(sorry for the terrible title, I don't know if there is a proper name for a function like that)
I have a function of several (n~100) real variables $f(x_1, x_2, \ldots, x_n)$ and I want to find the minimum. I know that the function has the following structure:
$f(x_1, x_2, \ldots, x_n) = \prod_{i\geq j} f_{ij}(x_i, x_j) = f_{11}(x_1) \times f_{12}(x_1, x_2) \times f_{13}(x_1, x_3) \times \cdots \times f_{22}(x_2) \times f_{23}(x_2, x_3) \times \cdots$
where all the combinations of $(1,\ldots, n)$ are used, including the repeated ones (e.g. $(1,1)$).

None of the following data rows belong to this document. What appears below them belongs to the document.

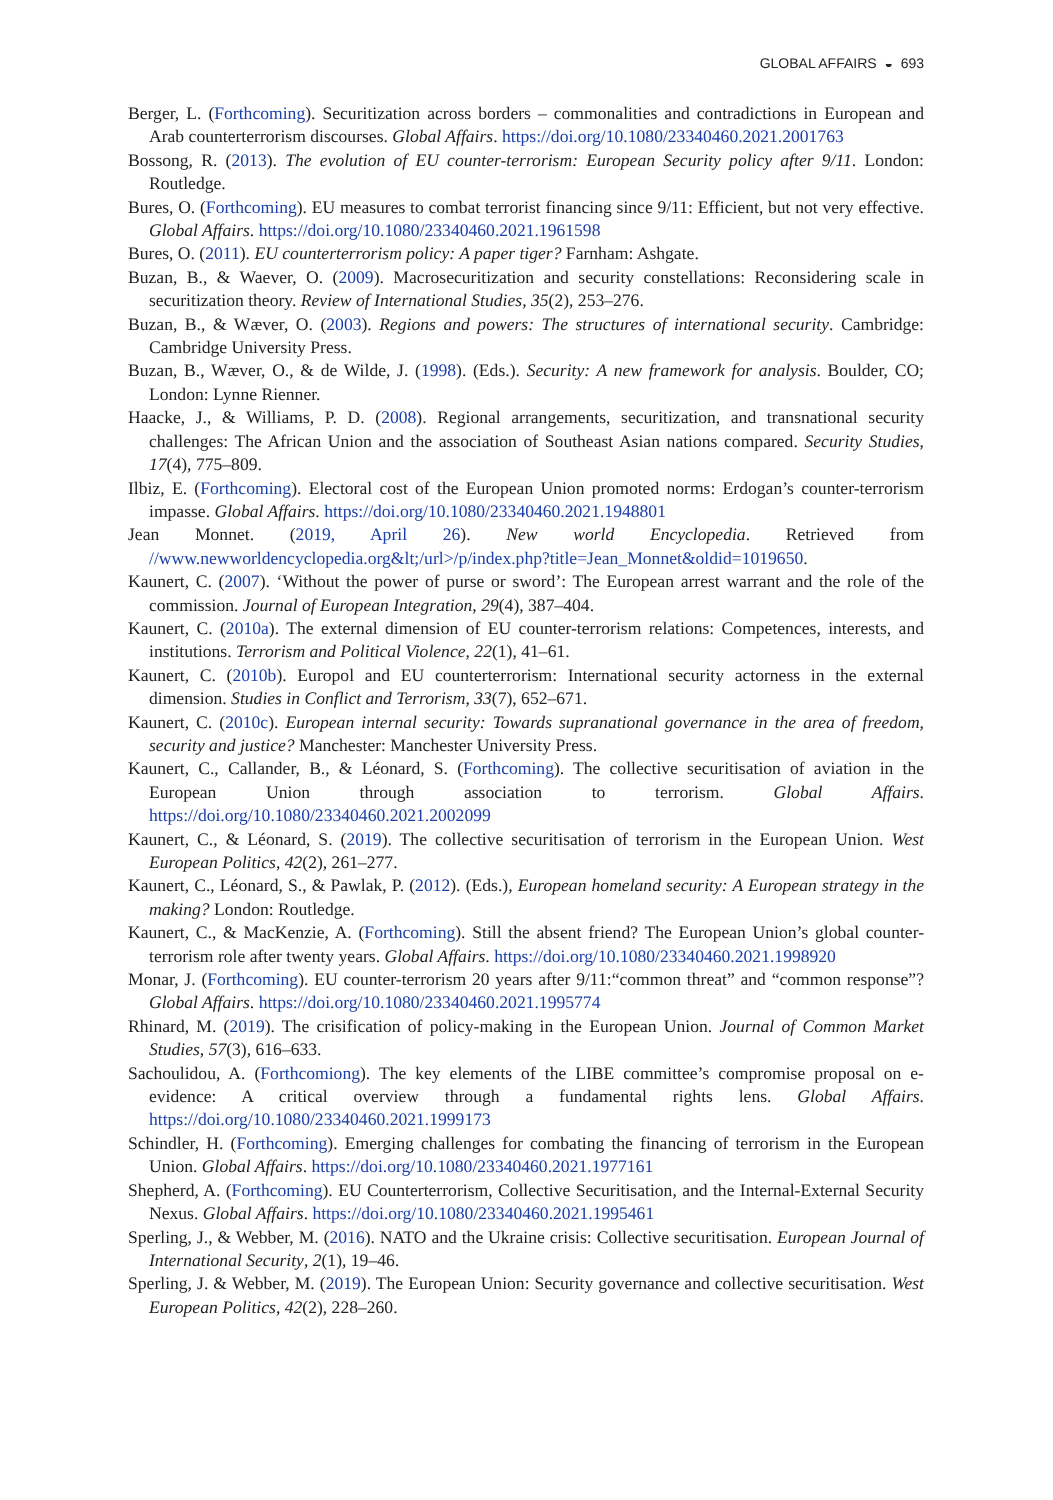GLOBAL AFFAIRS ◒ 693
Berger, L. (Forthcoming). Securitization across borders – commonalities and contradictions in European and Arab counterterrorism discourses. Global Affairs. https://doi.org/10.1080/23340460.2021.2001763
Bossong, R. (2013). The evolution of EU counter-terrorism: European Security policy after 9/11. London: Routledge.
Bures, O. (Forthcoming). EU measures to combat terrorist financing since 9/11: Efficient, but not very effective. Global Affairs. https://doi.org/10.1080/23340460.2021.1961598
Bures, O. (2011). EU counterterrorism policy: A paper tiger? Farnham: Ashgate.
Buzan, B., & Waever, O. (2009). Macrosecuritization and security constellations: Reconsidering scale in securitization theory. Review of International Studies, 35(2), 253–276.
Buzan, B., & Wæver, O. (2003). Regions and powers: The structures of international security. Cambridge: Cambridge University Press.
Buzan, B., Wæver, O., & de Wilde, J. (1998). (Eds.). Security: A new framework for analysis. Boulder, CO; London: Lynne Rienner.
Haacke, J., & Williams, P. D. (2008). Regional arrangements, securitization, and transnational security challenges: The African Union and the association of Southeast Asian nations compared. Security Studies, 17(4), 775–809.
Ilbiz, E. (Forthcoming). Electoral cost of the European Union promoted norms: Erdogan’s counter-terrorism impasse. Global Affairs. https://doi.org/10.1080/23340460.2021.1948801
Jean Monnet. (2019, April 26). New world Encyclopedia. Retrieved from //www.newworldencyclopedia.org&lt;/url>/p/index.php?title=Jean_Monnet&oldid=1019650.
Kaunert, C. (2007). ‘Without the power of purse or sword’: The European arrest warrant and the role of the commission. Journal of European Integration, 29(4), 387–404.
Kaunert, C. (2010a). The external dimension of EU counter-terrorism relations: Competences, interests, and institutions. Terrorism and Political Violence, 22(1), 41–61.
Kaunert, C. (2010b). Europol and EU counterterrorism: International security actorness in the external dimension. Studies in Conflict and Terrorism, 33(7), 652–671.
Kaunert, C. (2010c). European internal security: Towards supranational governance in the area of freedom, security and justice? Manchester: Manchester University Press.
Kaunert, C., Callander, B., & Léonard, S. (Forthcoming). The collective securitisation of aviation in the European Union through association to terrorism. Global Affairs. https://doi.org/10.1080/23340460.2021.2002099
Kaunert, C., & Léonard, S. (2019). The collective securitisation of terrorism in the European Union. West European Politics, 42(2), 261–277.
Kaunert, C., Léonard, S., & Pawlak, P. (2012). (Eds.), European homeland security: A European strategy in the making? London: Routledge.
Kaunert, C., & MacKenzie, A. (Forthcoming). Still the absent friend? The European Union’s global counter-terrorism role after twenty years. Global Affairs. https://doi.org/10.1080/23340460.2021.1998920
Monar, J. (Forthcoming). EU counter-terrorism 20 years after 9/11:“common threat” and “common response”? Global Affairs. https://doi.org/10.1080/23340460.2021.1995774
Rhinard, M. (2019). The crisification of policy-making in the European Union. Journal of Common Market Studies, 57(3), 616–633.
Sachoulidou, A. (Forthcomiong). The key elements of the LIBE committee’s compromise proposal on e-evidence: A critical overview through a fundamental rights lens. Global Affairs. https://doi.org/10.1080/23340460.2021.1999173
Schindler, H. (Forthcoming). Emerging challenges for combating the financing of terrorism in the European Union. Global Affairs. https://doi.org/10.1080/23340460.2021.1977161
Shepherd, A. (Forthcoming). EU Counterterrorism, Collective Securitisation, and the Internal-External Security Nexus. Global Affairs. https://doi.org/10.1080/23340460.2021.1995461
Sperling, J., & Webber, M. (2016). NATO and the Ukraine crisis: Collective securitisation. European Journal of International Security, 2(1), 19–46.
Sperling, J. & Webber, M. (2019). The European Union: Security governance and collective securitisation. West European Politics, 42(2), 228–260.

$f_{ij}$ functions have good properties, they are continuous and vary quite slowly. The minimum of $f$ is not very different from the minimum of $f_{11}$, $f_{12}$, ... but of course not identical (actually they are likelihood). Functions on the diagonal ($f_{11}$, $f_{22}$, ...) should have a sharpest minimum.
Computing each of $f_{ij}$ is very expensive, so it would be good if the optimization algorithm can search the minimum of $f$ changing only few (or one) parameters for each iteration, so that I have to recompute only few $f_{i,j}$ at each iteration. I don't know the gradient of $f$.
I am wondering if these kind of functions have been already studied and if there are suitable optimization algorithms.